Домовой сторожит избу, бережет скот, охраняет богатство семьи. Ночью он «балует» — заплетает косичками хвосты и гривы лошадям, а хозяину бороду; этим дедушка-домовой выказывает свою любовь.

У дедушки есть обычно любимая лошадь, он подсыпает ей лишнего корму (и не считает за грех стащить немного овса у соседей). Хозяева примечают, какой шерсти животных предпочитает домовой, и стараются держать лошадей, собак и кошек одной масти.

Домовой сочувствует семейной радости и семейному горю. Протяжно воет у себя за печкой, если кто в доме умирает. Смерть хозяина предвещает заранее: надевает его шапку и выполняет хозяйскую работу.

Свой домовой постоянно воюет с чужим.
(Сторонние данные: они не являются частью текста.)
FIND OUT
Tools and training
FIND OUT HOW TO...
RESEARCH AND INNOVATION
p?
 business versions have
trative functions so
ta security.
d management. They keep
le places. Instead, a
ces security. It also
Победу чужого семья сразу чувствует: чужой домовой начинает выживать ее из дому — ночью щиплет спящих, стаскивает хозяина с постели, хлопает дверьми, спутывает гривы лошадям.

Когда семья строит новую избу, очень важно, чтобы она понравилась дедушке-домовому, чтобы он перешел в нее.

Выбрав место для новой избы, хозяин и хозяйка тайно, ночью, приходили туда, отрубали голову у принесенного с собой петуха и зарывали в землю там, где быть переднему углу. (Может быть, отсюда и пошла «избушка на курьих ножках»?)

Петух — птица очага, священного огня, любимая птица домового. На рассвете петух призывает криком солнце, он приветствует светило, прогоняет нечистую силу ночи. Недаром злые чары сильны лишь до той поры, пока трижды не прокричал петух; им не побороть пришедшего вместе с солнцем тепла и света. Представление о петухе как о птице огня осталось в языке. «Пустить красного петуха» — значит разжечь пожар. Загадка «Красный кочеток по нашестке бежит» разгадывается — огонь. «Красненький петушок по жердочке скачет» — горящая лучина.

Когда изба была возведена, в нее приносили кошку — любимого зверя дедушки-домового. Говорили: «Вот тебе, хозяин, мохнатый зверь на богатый двор!» Потом начинала переселяться семья. Старший выгребал из очага старого дома весь жар, до последнего уголька, в чистый горшок, покрывал его скатертью, отворял дверь и обращался к заднему углу: «Милости просим, дедушка, на новое жилье!»

В новой избе встречали того, кто нес горшок, а вместе с ним и самого домового, хлебом-солью. Уголья высыпали в новый очаг, вздували пламя, а горшок разбивали, чтобы не пользоваться им в обиходе, и черепки зарывали в переднем углу. Недаром считается: бить посуду — к счастью.

Так вырастал в селении новый храм, и по-прежнему благодарно поклонялись люди жарко пылающему очагу, который защищал их от тьмы и холода, радовал горячей пищей.

…Что ни день, отправляется Афанасьев путешествовать в прошлое. Заходит в жилище язычника-славянина; идет с нашими предками на охоту, смотрит, как они пашут землю деревянной сохой, ловят рыбу, куют железо. Знакомится с домовым и лешим, с ведунами и ведьмами. Расспрашивает людей минувшего, что думают они об огне и воде, о земле и небесных светилах, о диких зверях и домашних животных. Взгляд древнего человека на мир Афанасьев предполагает найти и в сказке с ее героями и приключениями.

Сказка, к которой подступается Афанасьев, для него поэзия и история одновременно.